La chancelière allemande Angela Merkel se battait mardi pour mettre fin à la première grande querelle au sein de sa coalition, alors qu’elle négocie un vaste accord européen sur le droit d’asile.
Un conflit concernant la politique d’immigration
La discorde au sein de son groupe a éclaté au grand jour lorsque le ministre de l’Intérieur, Horst Seehofer, des alliés bavarois de Merkel, a rapidement annulé la présentation de son « masterplan » sur l’immigration. Le ministère de l’Intérieur a déclaré dans une courte déclaration que la présentation avait été repoussée parce que « plusieurs points doivent encore être convenus ».
Seehofer, ancien premier ministre de l’État conservateur de Bavière, a longtemps été l’un des critiques les plus féroces de la décision de Merkel d’ouvrir les frontières de l’Allemagne au moment où la crise migratoire de l’Europe atteint son paroxysme en 2015.
Depuis, l’afflux de migrants a marqué la politique allemande. Les électeurs ont remis à Merkel le pire résultat qu’elle ait jamais obtenu lors des élections de septembre, ainsi que les sièges d’extrême droite de l’Agence Française de Développement (AFD) pour la première fois à l’assemblée parlementaire de la République fédérale d’Allemagne.

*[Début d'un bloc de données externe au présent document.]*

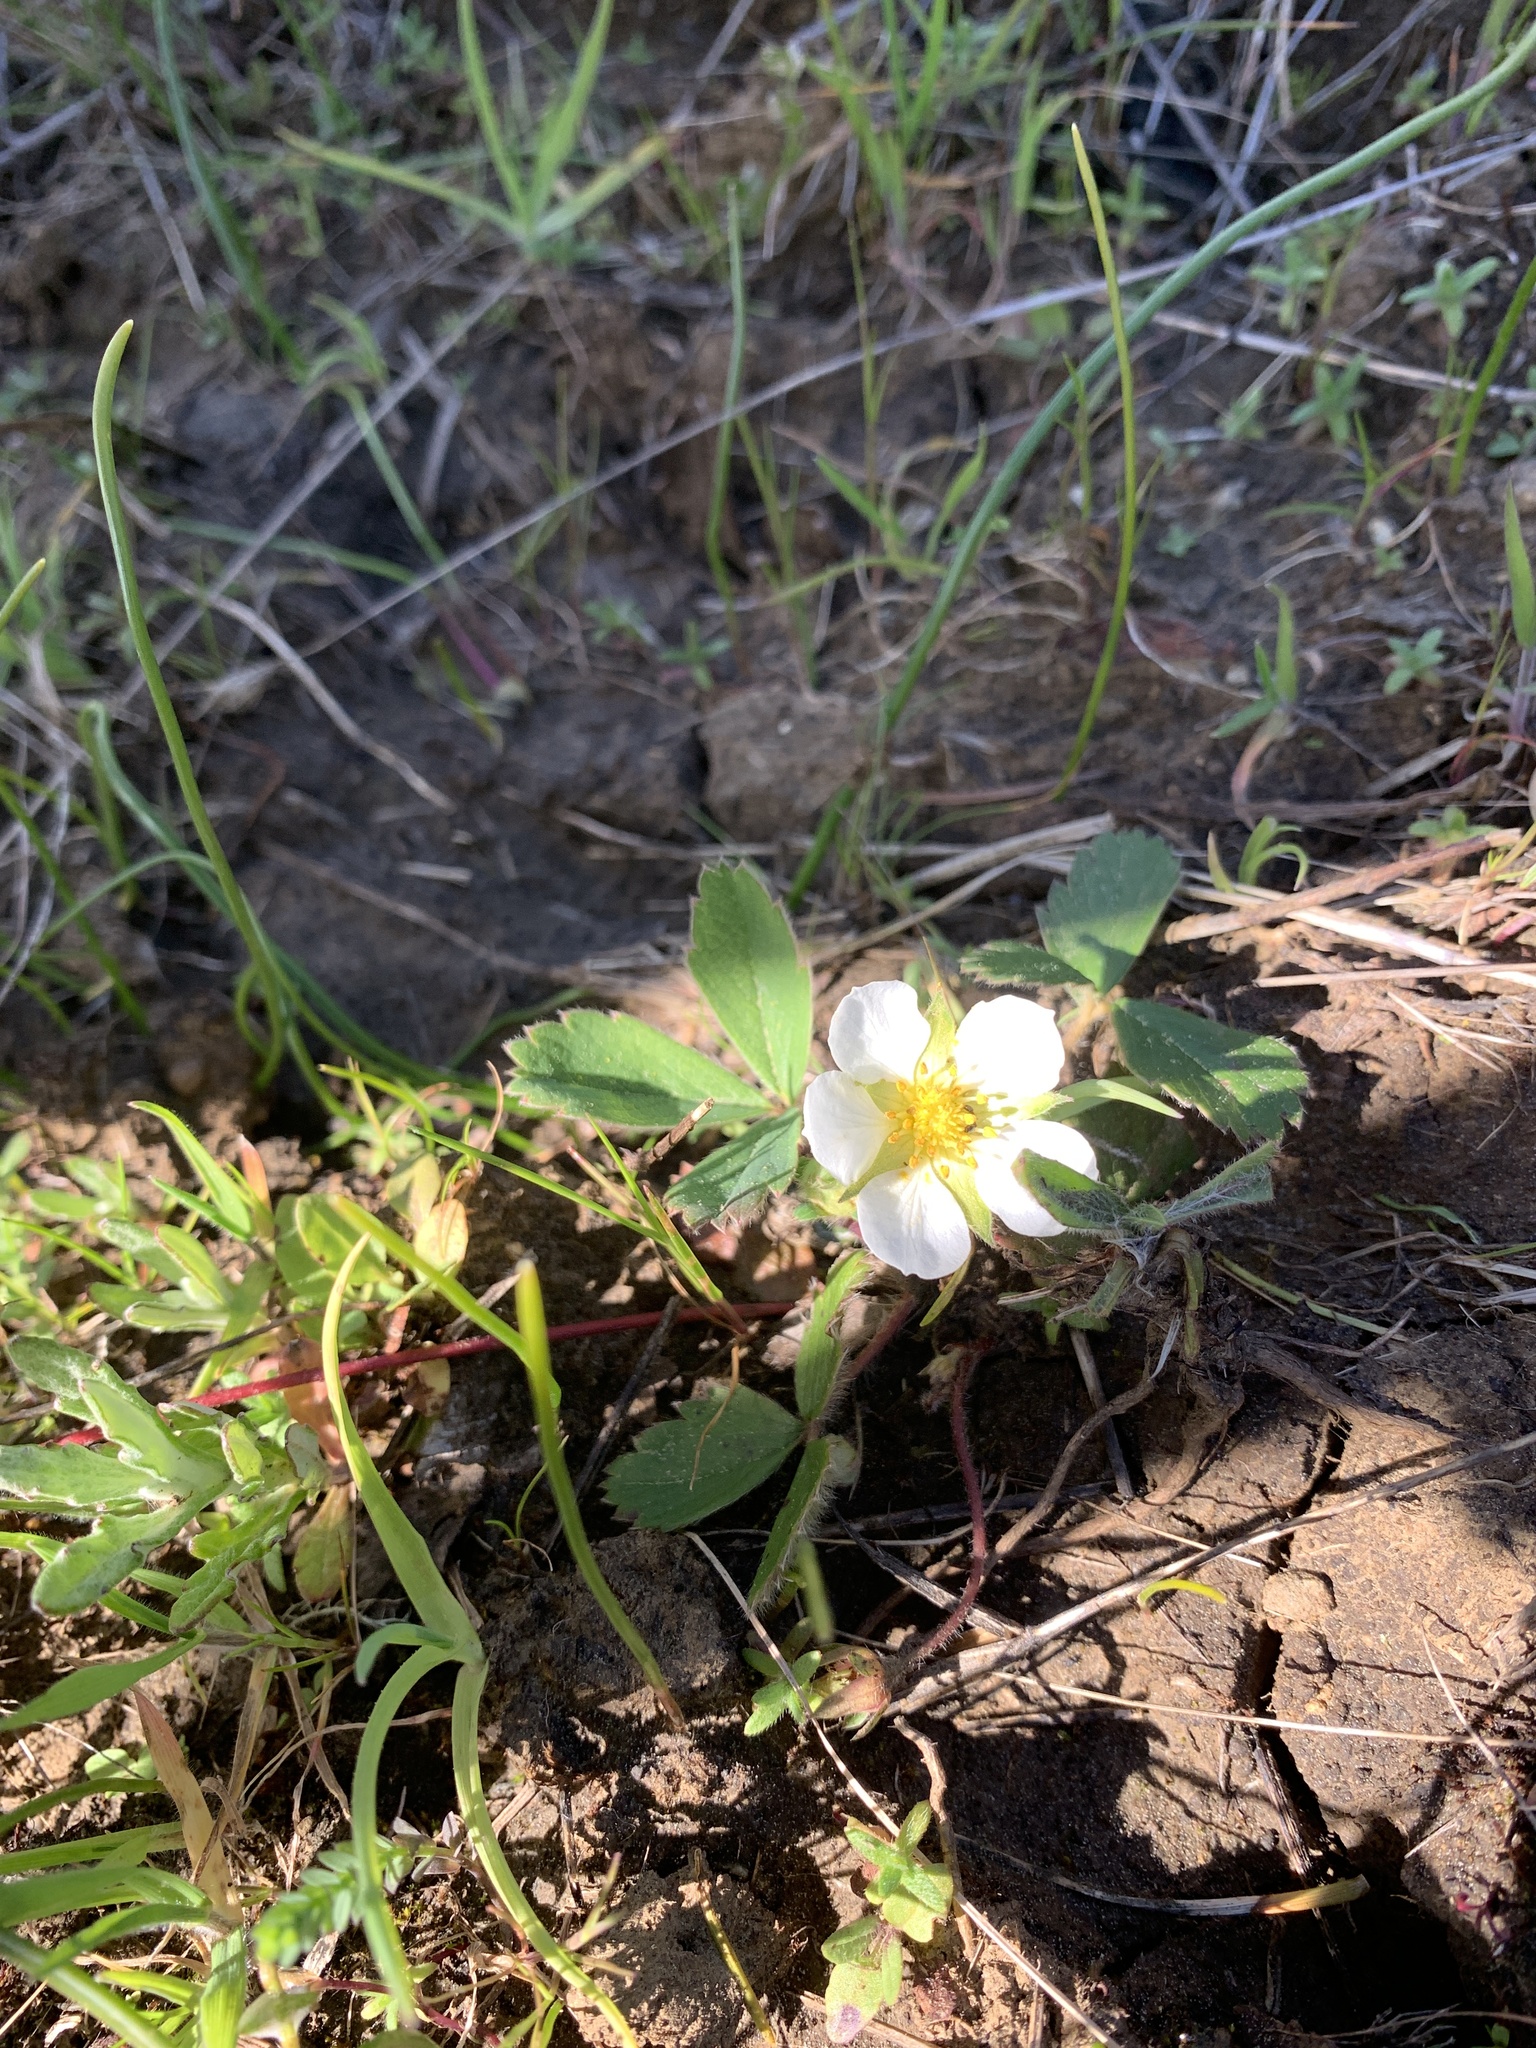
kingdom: Plantae
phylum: Tracheophyta
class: Magnoliopsida
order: Rosales
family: Rosaceae
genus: Fragaria
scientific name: Fragaria virginiana
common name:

À l’approche des élections cruciales en Bavière durant le mois d’octobre, Seehofer et son parti, l’Union chrétienne-sociale, sont impatients d’arrêter l’hémorragie de soutien à l’AFD anti-migrant et islamophobe. La stratégie de l’Union chrétienne-sociale s’appuie sur le plan d’immigration en 63 points de Seehofer, ancré par la proposition clé de repousser les migrants de l’autre côté de la frontière.
Seehofer a souligné que les 63 points de son plan sont nécessaires pour rétablir le contrôle et l’ordre en Allemagne lundi soir. Il a ajouté qu’il ne « publierait pas un plan à moitié cuit avec des compromis paresseux ».
Soulignant ce qui est en jeu, les média ont déclaré que si aucun accord n’est trouvé les choix du ministre de l’Intérieur seraient la démission ou le renvoi. Bien sûr, ce serait la fin de la coalition.
Il faut les rendre à leur pays
Depuis 2015, l’arrivée de plus d’un million de demandeurs droit d’asile, dont beaucoup fuient la Syrie et l’Irak déchirés par la guerre, a profondément divisé l’Allemagne. Trois ans après l’éclatement de la crise migratoire, l’afflux s’est considérablement ralenti, mais la coalition continue de se chamailler au sujet de ce qui serait une solution durable.
Pour le chancelier, la seule solution durable serait un accord à l’échelle européenne. C’est un point sur lequel elle insistera probablement lorsqu’elle rencontrera mardi prochain le chancelier autrichien, Sebastian Kurz, dont le pays serait le plus durement touché si l’Allemagne fermait ses portes. Ironiquement, Kurz partage les critiques de Seehofer à l’égard de la politique de Merkel en matière de réfugiés et doit rencontrer le ministre de l’Intérieur mercredi.
Merkel a pour l’instant le soutien du troisième parti de sa coalition, le Parti social-démocrate. Elle rejette également le renforcement des contrôles aux frontières des demandeurs du droit d’asile, ce qui va à l’encontre de l’esprit de la zone sans passeport Schengen.
Attendre la réforme
L’afflux de réfugiés n’a pas seulement influencé les décisions électorales dans la plus grande économie d’Europe. Mais il a également poussé les électeurs à choisir les populistes et l’extrême droite en Autriche ainsi qu’en Italie. Le ministre italien d’extrême droite de l’Intérieur, Matteo Salvini, a refusé catégoriquement d’autoriser un navire de sauvetage transportant des centaines de migrants à accoster lundi.
Les exigences des forces populaires et d’extrême droite compliquent les efforts de Merkel en faveur de la solidarité de l’UE concernant l’immigration. La question sera abordée lors des sommets le 28 et 29 juin.
Avec la prise en charge par l’Autriche de la présidence de l’UE au 1er juillet, Merkel espère convaincre Kurz d’adhérer à un système de « solidarité flexible » et de contribuer à la mise en place d’une police des frontières européenne efficace.
Guenther Oettinger, membre du parti de Merkel, a fait appel à la patience de Seehofer. « Il serait bon que l’Allemagne attende de voir ce qu’apporte la réforme des règles de Dublin à Bruxelles, avant de prendre des mesures unilatérales », a-t-il déclaré au groupe de presse, faisant référence aux règlements concernant les procédures de demande du droit d’asile.